TASK OBJECTIVE | Please return all the records exactly, with nothing left out.

● ● ●

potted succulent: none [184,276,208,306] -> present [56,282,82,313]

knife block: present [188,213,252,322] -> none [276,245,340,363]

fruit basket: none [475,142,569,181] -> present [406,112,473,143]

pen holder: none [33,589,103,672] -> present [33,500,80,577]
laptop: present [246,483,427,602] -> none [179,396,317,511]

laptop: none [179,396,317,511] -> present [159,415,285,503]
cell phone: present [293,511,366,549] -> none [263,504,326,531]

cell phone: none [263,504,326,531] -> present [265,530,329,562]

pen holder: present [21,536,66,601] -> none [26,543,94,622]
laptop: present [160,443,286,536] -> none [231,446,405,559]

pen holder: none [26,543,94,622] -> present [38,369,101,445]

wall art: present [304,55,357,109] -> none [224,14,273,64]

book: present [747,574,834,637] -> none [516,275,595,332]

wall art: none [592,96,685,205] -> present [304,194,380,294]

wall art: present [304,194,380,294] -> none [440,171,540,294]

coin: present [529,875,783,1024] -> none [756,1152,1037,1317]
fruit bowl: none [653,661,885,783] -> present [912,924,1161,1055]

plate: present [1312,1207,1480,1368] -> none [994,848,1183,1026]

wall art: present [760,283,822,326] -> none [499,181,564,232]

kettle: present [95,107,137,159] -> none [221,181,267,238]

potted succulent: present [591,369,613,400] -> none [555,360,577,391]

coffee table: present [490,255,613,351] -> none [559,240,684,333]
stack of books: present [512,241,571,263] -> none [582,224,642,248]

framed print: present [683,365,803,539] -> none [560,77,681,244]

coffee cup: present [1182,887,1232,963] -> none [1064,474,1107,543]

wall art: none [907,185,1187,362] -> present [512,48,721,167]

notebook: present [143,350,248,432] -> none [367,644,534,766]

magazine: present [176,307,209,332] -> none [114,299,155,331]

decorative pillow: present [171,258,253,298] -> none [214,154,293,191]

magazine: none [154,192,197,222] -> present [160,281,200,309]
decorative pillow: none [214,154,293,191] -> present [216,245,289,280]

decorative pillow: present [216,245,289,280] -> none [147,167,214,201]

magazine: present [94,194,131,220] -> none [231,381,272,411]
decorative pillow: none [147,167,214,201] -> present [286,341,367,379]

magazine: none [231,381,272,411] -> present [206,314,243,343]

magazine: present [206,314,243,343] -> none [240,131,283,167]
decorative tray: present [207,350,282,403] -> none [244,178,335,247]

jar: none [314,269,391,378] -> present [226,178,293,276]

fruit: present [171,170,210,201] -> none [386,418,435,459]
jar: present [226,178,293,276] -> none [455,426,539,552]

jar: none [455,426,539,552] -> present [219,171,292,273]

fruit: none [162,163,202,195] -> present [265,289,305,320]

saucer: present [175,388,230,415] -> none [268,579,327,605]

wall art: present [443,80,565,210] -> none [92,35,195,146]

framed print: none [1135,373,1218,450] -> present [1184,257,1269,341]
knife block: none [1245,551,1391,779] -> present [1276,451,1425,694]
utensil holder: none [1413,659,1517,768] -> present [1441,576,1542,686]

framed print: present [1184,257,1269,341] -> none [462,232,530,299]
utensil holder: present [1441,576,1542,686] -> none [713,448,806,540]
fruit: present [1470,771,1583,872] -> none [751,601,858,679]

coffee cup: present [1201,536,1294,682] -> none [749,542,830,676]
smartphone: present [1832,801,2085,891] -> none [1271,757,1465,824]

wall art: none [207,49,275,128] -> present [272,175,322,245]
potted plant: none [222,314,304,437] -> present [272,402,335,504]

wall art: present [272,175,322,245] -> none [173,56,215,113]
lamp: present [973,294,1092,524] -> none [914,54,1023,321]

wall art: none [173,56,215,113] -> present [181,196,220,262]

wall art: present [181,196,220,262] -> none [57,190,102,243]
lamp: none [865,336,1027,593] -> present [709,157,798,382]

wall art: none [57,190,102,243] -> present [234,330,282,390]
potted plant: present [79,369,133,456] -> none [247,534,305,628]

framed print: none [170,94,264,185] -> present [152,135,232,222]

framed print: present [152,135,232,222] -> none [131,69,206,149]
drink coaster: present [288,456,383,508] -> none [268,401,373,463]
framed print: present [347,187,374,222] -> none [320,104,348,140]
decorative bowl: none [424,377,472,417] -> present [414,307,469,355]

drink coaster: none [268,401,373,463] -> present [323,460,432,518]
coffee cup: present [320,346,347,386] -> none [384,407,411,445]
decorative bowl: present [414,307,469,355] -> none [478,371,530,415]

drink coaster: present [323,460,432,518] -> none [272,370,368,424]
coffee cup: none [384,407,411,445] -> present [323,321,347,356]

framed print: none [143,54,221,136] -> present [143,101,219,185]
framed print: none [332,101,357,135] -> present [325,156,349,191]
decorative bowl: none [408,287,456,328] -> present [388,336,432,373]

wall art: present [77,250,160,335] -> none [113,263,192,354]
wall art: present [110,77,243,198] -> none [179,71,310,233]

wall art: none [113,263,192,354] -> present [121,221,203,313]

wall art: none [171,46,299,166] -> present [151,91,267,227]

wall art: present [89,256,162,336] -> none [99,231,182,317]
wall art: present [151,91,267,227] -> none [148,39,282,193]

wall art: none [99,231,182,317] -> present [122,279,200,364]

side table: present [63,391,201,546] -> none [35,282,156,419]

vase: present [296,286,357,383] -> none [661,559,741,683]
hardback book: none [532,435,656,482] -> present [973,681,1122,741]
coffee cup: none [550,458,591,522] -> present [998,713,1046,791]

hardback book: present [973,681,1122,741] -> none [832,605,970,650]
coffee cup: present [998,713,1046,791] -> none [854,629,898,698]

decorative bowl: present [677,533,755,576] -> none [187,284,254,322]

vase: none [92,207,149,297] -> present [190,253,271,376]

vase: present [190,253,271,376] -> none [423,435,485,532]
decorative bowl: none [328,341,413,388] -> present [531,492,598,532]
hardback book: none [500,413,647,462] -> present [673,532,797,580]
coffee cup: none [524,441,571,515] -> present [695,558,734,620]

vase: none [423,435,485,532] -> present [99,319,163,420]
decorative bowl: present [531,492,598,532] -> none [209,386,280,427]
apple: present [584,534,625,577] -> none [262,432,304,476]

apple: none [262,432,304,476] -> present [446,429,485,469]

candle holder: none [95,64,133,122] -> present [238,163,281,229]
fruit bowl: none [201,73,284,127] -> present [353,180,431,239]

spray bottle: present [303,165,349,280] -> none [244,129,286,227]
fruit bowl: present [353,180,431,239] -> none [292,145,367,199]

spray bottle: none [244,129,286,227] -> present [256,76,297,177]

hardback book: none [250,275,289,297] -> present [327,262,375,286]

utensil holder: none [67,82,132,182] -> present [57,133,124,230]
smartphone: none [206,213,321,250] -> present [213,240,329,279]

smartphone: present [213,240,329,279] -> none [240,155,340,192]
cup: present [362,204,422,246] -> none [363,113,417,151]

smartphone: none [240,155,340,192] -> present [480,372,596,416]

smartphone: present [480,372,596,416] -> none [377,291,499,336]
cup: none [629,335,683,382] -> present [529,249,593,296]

● ● ●

TASK ANSWER |
potted succulent: none [184,276,208,306] -> present [56,282,82,313]

knife block: present [188,213,252,322] -> none [276,245,340,363]

fruit basket: none [475,142,569,181] -> present [406,112,473,143]

pen holder: none [33,589,103,672] -> present [33,500,80,577]
laptop: present [246,483,427,602] -> none [179,396,317,511]

laptop: none [179,396,317,511] -> present [159,415,285,503]
cell phone: present [293,511,366,549] -> none [263,504,326,531]

cell phone: none [263,504,326,531] -> present [265,530,329,562]

pen holder: present [21,536,66,601] -> none [26,543,94,622]
laptop: present [160,443,286,536] -> none [231,446,405,559]

pen holder: none [26,543,94,622] -> present [38,369,101,445]

wall art: present [304,55,357,109] -> none [224,14,273,64]

book: present [747,574,834,637] -> none [516,275,595,332]

wall art: none [592,96,685,205] -> present [304,194,380,294]

wall art: present [304,194,380,294] -> none [440,171,540,294]

coin: present [529,875,783,1024] -> none [756,1152,1037,1317]
fruit bowl: none [653,661,885,783] -> present [912,924,1161,1055]

plate: present [1312,1207,1480,1368] -> none [994,848,1183,1026]

wall art: present [760,283,822,326] -> none [499,181,564,232]

kettle: present [95,107,137,159] -> none [221,181,267,238]

potted succulent: present [591,369,613,400] -> none [555,360,577,391]

coffee table: present [490,255,613,351] -> none [559,240,684,333]
stack of books: present [512,241,571,263] -> none [582,224,642,248]

framed print: present [683,365,803,539] -> none [560,77,681,244]

coffee cup: present [1182,887,1232,963] -> none [1064,474,1107,543]

wall art: none [907,185,1187,362] -> present [512,48,721,167]

notebook: present [143,350,248,432] -> none [367,644,534,766]

magazine: present [176,307,209,332] -> none [114,299,155,331]

decorative pillow: present [171,258,253,298] -> none [214,154,293,191]

magazine: none [154,192,197,222] -> present [160,281,200,309]
decorative pillow: none [214,154,293,191] -> present [216,245,289,280]

decorative pillow: present [216,245,289,280] -> none [147,167,214,201]

magazine: present [94,194,131,220] -> none [231,381,272,411]
decorative pillow: none [147,167,214,201] -> present [286,341,367,379]

magazine: none [231,381,272,411] -> present [206,314,243,343]

magazine: present [206,314,243,343] -> none [240,131,283,167]
decorative tray: present [207,350,282,403] -> none [244,178,335,247]

jar: none [314,269,391,378] -> present [226,178,293,276]

fruit: present [171,170,210,201] -> none [386,418,435,459]
jar: present [226,178,293,276] -> none [455,426,539,552]

jar: none [455,426,539,552] -> present [219,171,292,273]

fruit: none [162,163,202,195] -> present [265,289,305,320]

saucer: present [175,388,230,415] -> none [268,579,327,605]

wall art: present [443,80,565,210] -> none [92,35,195,146]

framed print: none [1135,373,1218,450] -> present [1184,257,1269,341]
knife block: none [1245,551,1391,779] -> present [1276,451,1425,694]
utensil holder: none [1413,659,1517,768] -> present [1441,576,1542,686]

framed print: present [1184,257,1269,341] -> none [462,232,530,299]
utensil holder: present [1441,576,1542,686] -> none [713,448,806,540]
fruit: present [1470,771,1583,872] -> none [751,601,858,679]

coffee cup: present [1201,536,1294,682] -> none [749,542,830,676]
smartphone: present [1832,801,2085,891] -> none [1271,757,1465,824]

wall art: none [207,49,275,128] -> present [272,175,322,245]
potted plant: none [222,314,304,437] -> present [272,402,335,504]

wall art: present [272,175,322,245] -> none [173,56,215,113]
lamp: present [973,294,1092,524] -> none [914,54,1023,321]

wall art: none [173,56,215,113] -> present [181,196,220,262]

wall art: present [181,196,220,262] -> none [57,190,102,243]
lamp: none [865,336,1027,593] -> present [709,157,798,382]

wall art: none [57,190,102,243] -> present [234,330,282,390]
potted plant: present [79,369,133,456] -> none [247,534,305,628]

framed print: none [170,94,264,185] -> present [152,135,232,222]

framed print: present [152,135,232,222] -> none [131,69,206,149]
drink coaster: present [288,456,383,508] -> none [268,401,373,463]
framed print: present [347,187,374,222] -> none [320,104,348,140]
decorative bowl: none [424,377,472,417] -> present [414,307,469,355]

drink coaster: none [268,401,373,463] -> present [323,460,432,518]
coffee cup: present [320,346,347,386] -> none [384,407,411,445]
decorative bowl: present [414,307,469,355] -> none [478,371,530,415]

drink coaster: present [323,460,432,518] -> none [272,370,368,424]
coffee cup: none [384,407,411,445] -> present [323,321,347,356]

framed print: none [143,54,221,136] -> present [143,101,219,185]
framed print: none [332,101,357,135] -> present [325,156,349,191]
decorative bowl: none [408,287,456,328] -> present [388,336,432,373]

wall art: present [77,250,160,335] -> none [113,263,192,354]
wall art: present [110,77,243,198] -> none [179,71,310,233]

wall art: none [113,263,192,354] -> present [121,221,203,313]

wall art: none [171,46,299,166] -> present [151,91,267,227]

wall art: present [89,256,162,336] -> none [99,231,182,317]
wall art: present [151,91,267,227] -> none [148,39,282,193]

wall art: none [99,231,182,317] -> present [122,279,200,364]

side table: present [63,391,201,546] -> none [35,282,156,419]

vase: present [296,286,357,383] -> none [661,559,741,683]
hardback book: none [532,435,656,482] -> present [973,681,1122,741]
coffee cup: none [550,458,591,522] -> present [998,713,1046,791]

hardback book: present [973,681,1122,741] -> none [832,605,970,650]
coffee cup: present [998,713,1046,791] -> none [854,629,898,698]

decorative bowl: present [677,533,755,576] -> none [187,284,254,322]

vase: none [92,207,149,297] -> present [190,253,271,376]

vase: present [190,253,271,376] -> none [423,435,485,532]
decorative bowl: none [328,341,413,388] -> present [531,492,598,532]
hardback book: none [500,413,647,462] -> present [673,532,797,580]
coffee cup: none [524,441,571,515] -> present [695,558,734,620]

vase: none [423,435,485,532] -> present [99,319,163,420]
decorative bowl: present [531,492,598,532] -> none [209,386,280,427]
apple: present [584,534,625,577] -> none [262,432,304,476]

apple: none [262,432,304,476] -> present [446,429,485,469]

candle holder: none [95,64,133,122] -> present [238,163,281,229]
fruit bowl: none [201,73,284,127] -> present [353,180,431,239]

spray bottle: present [303,165,349,280] -> none [244,129,286,227]
fruit bowl: present [353,180,431,239] -> none [292,145,367,199]

spray bottle: none [244,129,286,227] -> present [256,76,297,177]

hardback book: none [250,275,289,297] -> present [327,262,375,286]

utensil holder: none [67,82,132,182] -> present [57,133,124,230]
smartphone: none [206,213,321,250] -> present [213,240,329,279]

smartphone: present [213,240,329,279] -> none [240,155,340,192]
cup: present [362,204,422,246] -> none [363,113,417,151]

smartphone: none [240,155,340,192] -> present [480,372,596,416]

smartphone: present [480,372,596,416] -> none [377,291,499,336]
cup: none [629,335,683,382] -> present [529,249,593,296]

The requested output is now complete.